Kitchen Alchemy: Make Cake!
Every time you mix ingredients together and put the batter in the oven, chemical reactions take place. With this recipe you can make 4 small cakes while experimenting with the ingredients in order to discover which ingredients cause which reactions.
You’ll need an adult to help you with handling the oven and hot pans!
The following ingredients are sufficient for one small cake, but since we are going to do 4 cakes, you’ll mix and measure 4 separate times.
What You’ll Need
- A small soup or cereal bowl
- Several layers of aluminum foil
- A pie pan
- Cooking oil to grease the pans
- Measuring spoons
- A small bowl for the egg
- A mixing bowl
- Ingredients (for one small cake):
- 6 tablespoons flour
- 3 tablespoons sugar
- A pinch of salt
- 2 or 3 pinches of baking powder
- 2 tablespoons of milk
- 2 tablespoons of cooking oil
- 1/4 teaspoon of vanilla
- 1/3 of an egg (Break an egg in a cup, and beat it until it’s mixed. Use 1/3 now, and save the rest for 2 of the other cakes that you’ll make)
What to Do
- Preheat oven to 350 degrees.
- Take your soup bowl, and wrap a couple of layers of aluminum foil around the bowl to create a mold. Then, remove this foil “pan” and put it in a pie pan so it has support.
- Pour a bit of oil in your foil “pan” so that the cake won’t stick
- In the mixing bowl, mix all of the dry ingredients together. Combine the wet ingredients separately, then add them to the dry mixture. Stir until the batter is smooth and consistent.
- Pour the batter into the small foil “pan.”
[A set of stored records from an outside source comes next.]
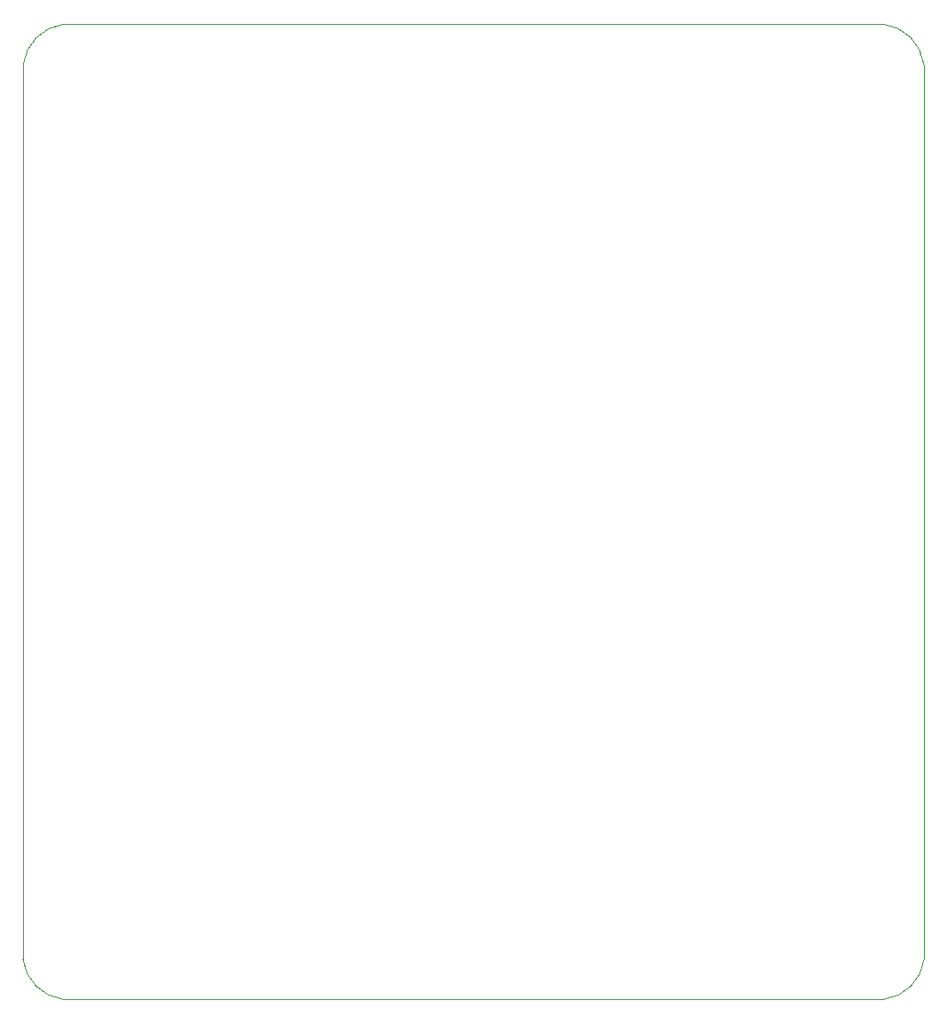
<source format=gbr>
%TF.GenerationSoftware,KiCad,Pcbnew,8.0.6*%
%TF.CreationDate,2024-11-20T22:28:01-08:00*%
%TF.ProjectId,project_rev5,70726f6a-6563-4745-9f72-6576352e6b69,REV5*%
%TF.SameCoordinates,Original*%
%TF.FileFunction,Profile,NP*%
%FSLAX46Y46*%
G04 Gerber Fmt 4.6, Leading zero omitted, Abs format (unit mm)*
G04 Created by KiCad (PCBNEW 8.0.6) date 2024-11-20 22:28:01*
%MOMM*%
%LPD*%
G01*
G04 APERTURE LIST*
%TA.AperFunction,Profile*%
%ADD10C,0.050000*%
%TD*%
G04 APERTURE END LIST*
D10*
X40004199Y-155649475D02*
X40036687Y-70383014D01*
X43850525Y-159495801D02*
G75*
G02*
X40004199Y-155649475I549475J4395801D01*
G01*
X125995802Y-155649475D02*
G75*
G02*
X122149475Y-159495802I-4395802J549475D01*
G01*
X40036687Y-70383014D02*
G75*
G02*
X43883014Y-66536687I4395813J-549486D01*
G01*
X122149475Y-159495802D02*
X43850525Y-159495802D01*
X122116984Y-66536689D02*
G75*
G02*
X125963311Y-70383016I-549484J-4395811D01*
G01*
X125995802Y-155649475D02*
X125963311Y-70383016D01*
X43883014Y-66536687D02*
X122116984Y-66536689D01*
M02*

</source>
- Bake the cake for 15 minutes.
- Now, follow the same instructions for 3 more cakes, EXCEPT:
- Leave the oil out of one.
- Leave the egg out of another.
- Leave the baking powder out of the third.
- Do you see a difference in the cakes? How do they taste?
What Happened
Heat is the condition that promotes the chemical reactions.
When your batter is heated, the baking powder produces microscopic gas bubbles which make the cake fluffy. Baking powder is the “leavening agent” in this recipe.
The heat also creates a reaction in the protein make-up of the egg, which in turn, binds the ingredients together, making the cake firm.
Finally, the oil keeps the cake from drying out because it does not evaporate as readily as water.